Da parte sua, “Blocco rosso”, che ha preso le distanze dal PC ufficiale e dal suo leader storico, Vladimir Voronin, accusati di dare appoggio esterno alla coalizione governativa filo UE e di lavorare negli interessi degli oligarchi, sta organizzando da mesi proteste contro gli aumenti delle tariffe e contro gli oligarchi più in vista. “Blocco rosso” sottolinea che in Moldavia è in corso non solo una “euromajdan”, ma anche un’azione di massa “contro gli oligarchi che hanno preso il potere” e in particolare contro il principale di essi, Vladimir Plakhotnjuk, del PD. “Blocco rosso”, che afferma di rifarsi nelle sue basi teoriche “alla filosofia marxista”, continua anche il picchettaggio della Procura generale.

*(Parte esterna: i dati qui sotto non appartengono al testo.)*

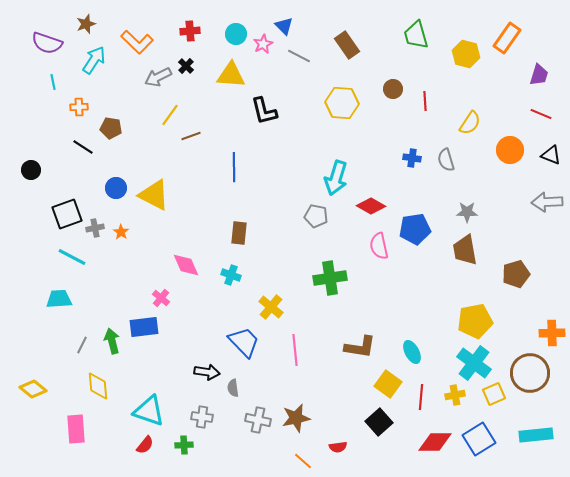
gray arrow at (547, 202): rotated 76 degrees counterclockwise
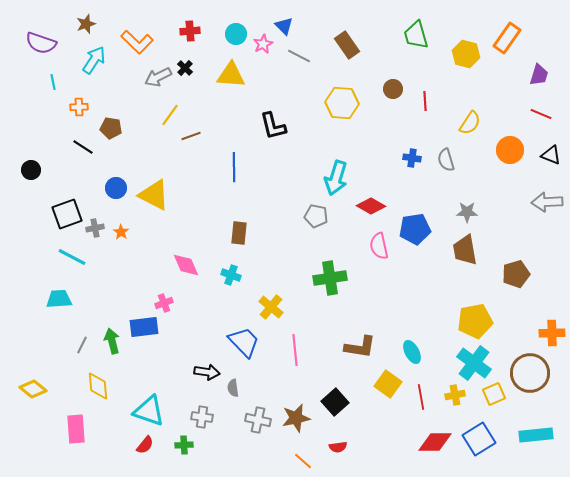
purple semicircle at (47, 43): moved 6 px left
black cross at (186, 66): moved 1 px left, 2 px down
black L-shape at (264, 111): moved 9 px right, 15 px down
pink cross at (161, 298): moved 3 px right, 5 px down; rotated 30 degrees clockwise
red line at (421, 397): rotated 15 degrees counterclockwise
black square at (379, 422): moved 44 px left, 20 px up
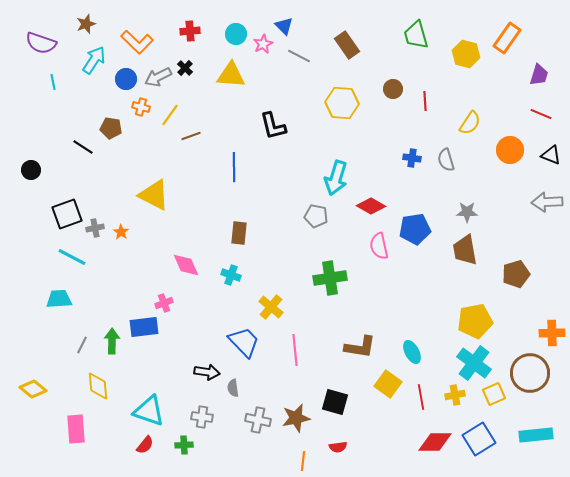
orange cross at (79, 107): moved 62 px right; rotated 18 degrees clockwise
blue circle at (116, 188): moved 10 px right, 109 px up
green arrow at (112, 341): rotated 15 degrees clockwise
black square at (335, 402): rotated 32 degrees counterclockwise
orange line at (303, 461): rotated 54 degrees clockwise
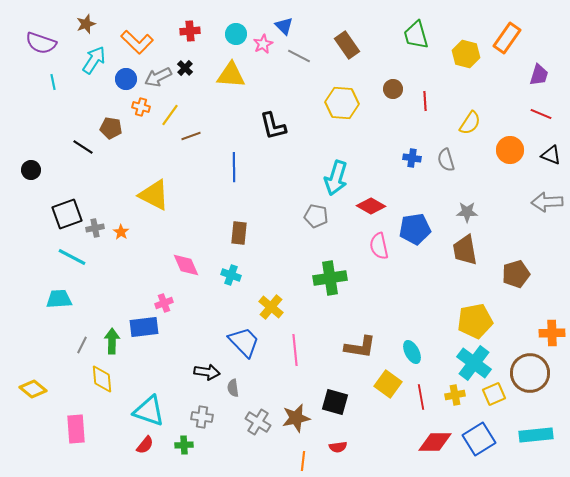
yellow diamond at (98, 386): moved 4 px right, 7 px up
gray cross at (258, 420): moved 2 px down; rotated 20 degrees clockwise
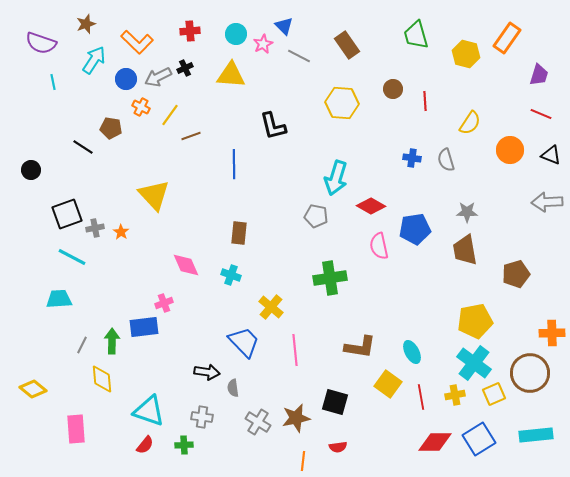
black cross at (185, 68): rotated 21 degrees clockwise
orange cross at (141, 107): rotated 12 degrees clockwise
blue line at (234, 167): moved 3 px up
yellow triangle at (154, 195): rotated 20 degrees clockwise
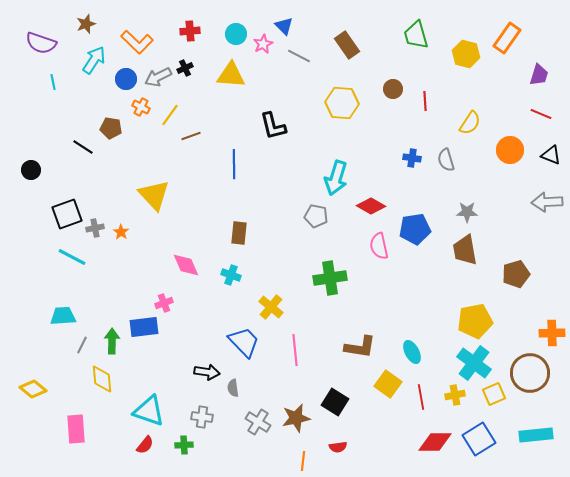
cyan trapezoid at (59, 299): moved 4 px right, 17 px down
black square at (335, 402): rotated 16 degrees clockwise
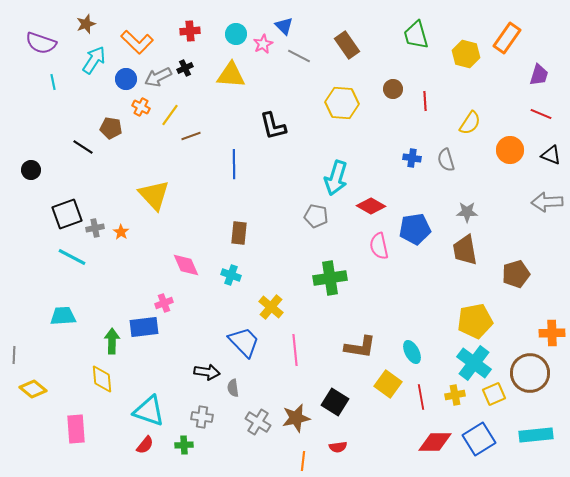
gray line at (82, 345): moved 68 px left, 10 px down; rotated 24 degrees counterclockwise
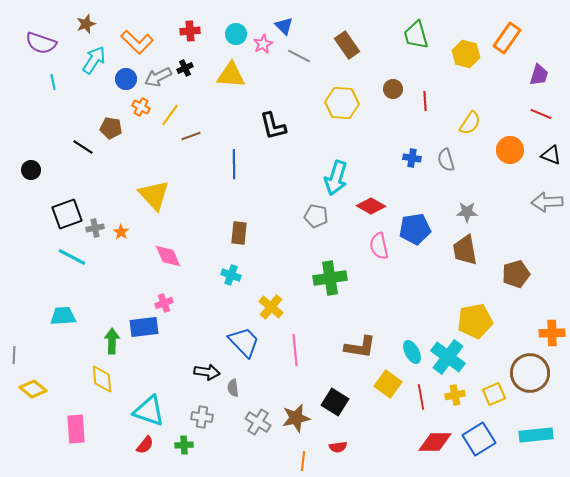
pink diamond at (186, 265): moved 18 px left, 9 px up
cyan cross at (474, 363): moved 26 px left, 6 px up
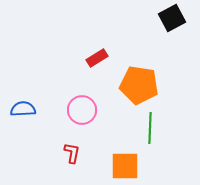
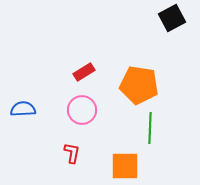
red rectangle: moved 13 px left, 14 px down
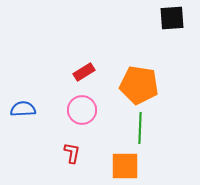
black square: rotated 24 degrees clockwise
green line: moved 10 px left
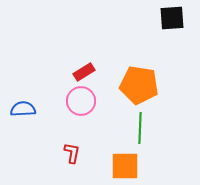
pink circle: moved 1 px left, 9 px up
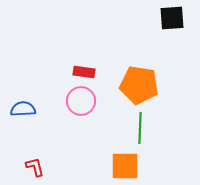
red rectangle: rotated 40 degrees clockwise
red L-shape: moved 37 px left, 14 px down; rotated 25 degrees counterclockwise
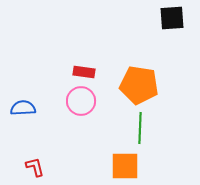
blue semicircle: moved 1 px up
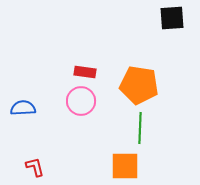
red rectangle: moved 1 px right
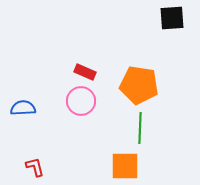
red rectangle: rotated 15 degrees clockwise
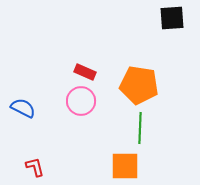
blue semicircle: rotated 30 degrees clockwise
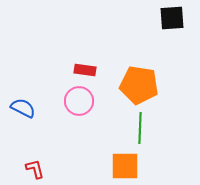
red rectangle: moved 2 px up; rotated 15 degrees counterclockwise
pink circle: moved 2 px left
red L-shape: moved 2 px down
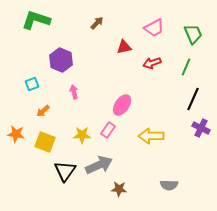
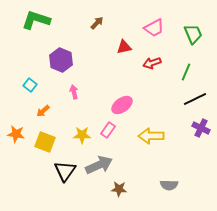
green line: moved 5 px down
cyan square: moved 2 px left, 1 px down; rotated 32 degrees counterclockwise
black line: moved 2 px right; rotated 40 degrees clockwise
pink ellipse: rotated 20 degrees clockwise
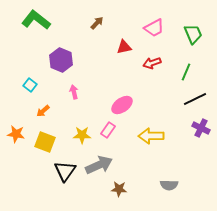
green L-shape: rotated 20 degrees clockwise
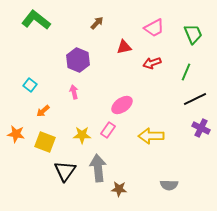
purple hexagon: moved 17 px right
gray arrow: moved 1 px left, 3 px down; rotated 72 degrees counterclockwise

Tra le altre rivendicazioni, il divieto di ingresso in USA e nei paesi UE per l’attuale leadership governativa. Il sito pcnm.md riferisce l’appello dei deputati del PC della Repubblica di Moldavia – che già lo scorso giugno si erano uniti in massa a “Blocco rosso”, contro le posizioni filo oligarchiche della leadership del partito – ad appoggiare le attuali proteste di massa contro la politica del governo, filo UE e antipopolare. Al congresso straordinario del maggio scorso, “Blocco rosso” – in quell’occasione fu anche deciso di rinominare così il movimento in precedenza detto “Casa noastră Moldova” – si era espresso per “il proseguimento della lotta contro il regime oligarchico antipopolare, contro ogni manifestazione di xenofobia e neofascismo, il dispiegamento delle azioni di protesta contro il regime di Plakhotnjuk-Filat-Voronin, contro la politica militarista del governo, volta a liquidare la neutralità fissata dalla Costituzione.
Mosca, che fa sapere di seguire attentamente la situazione moldava, dice che questa potrebbe indirizzarsi lungo uno “scenario a là majdan”. Il presidente della Commissione affari esteri del Consiglio federale (il senato russo), Konstantin Kosačev, mentre nota che l’insoddisfazione per la politica governativa è espressa da persone sia di orientamento filoeuropeo che filorusso, ha dichiarato alla Tass che “il popolo vuole sinceramente dei cambiamenti e non se ne andrà dalla piazza, così, semplicemente”. Dunque, dice, possono aversi tre esiti: il governo va incontro alle richieste della gente, quantunque “ci siano già segnali di rifiuto del dialogo da entrambe le parti”; si accolgono le richieste e si va alle elezioni, “ma è dubbio che il governo si dimetta; terzo esito, l’ennesima rivoluzione colorata”. Questo, afferma Kosačev, potrebbe essere “l’obiettivo di qualche giocatore interno o esterno, per risolvere d’un colpo diverse questioni: riportare il problema della Transdnestria a una fase “calda”, ottenere così la reazione russa e su questo sfondo rafforzare l’orientamento filo occidentale con lo spauracchio “arrivano i russi”. Rigorosamente sul modello ucraino”.
Se dunque questo è lo scenario che ci si può aspettare, in un paese in cui il PC ufficiale è stato al governo dal 2001 al 2009 (soppiantato poi da quel Vladimir Filat, il magnate prima militante PD, poi premier Liberal-democratico fino al 2013, con forti agganci col PPE, Angela Merkel e Donald Tusk) rimane da analizzare la questione di chi fa gli interessi di chi e chi fa il gioco di chi, consapevolmente o meno.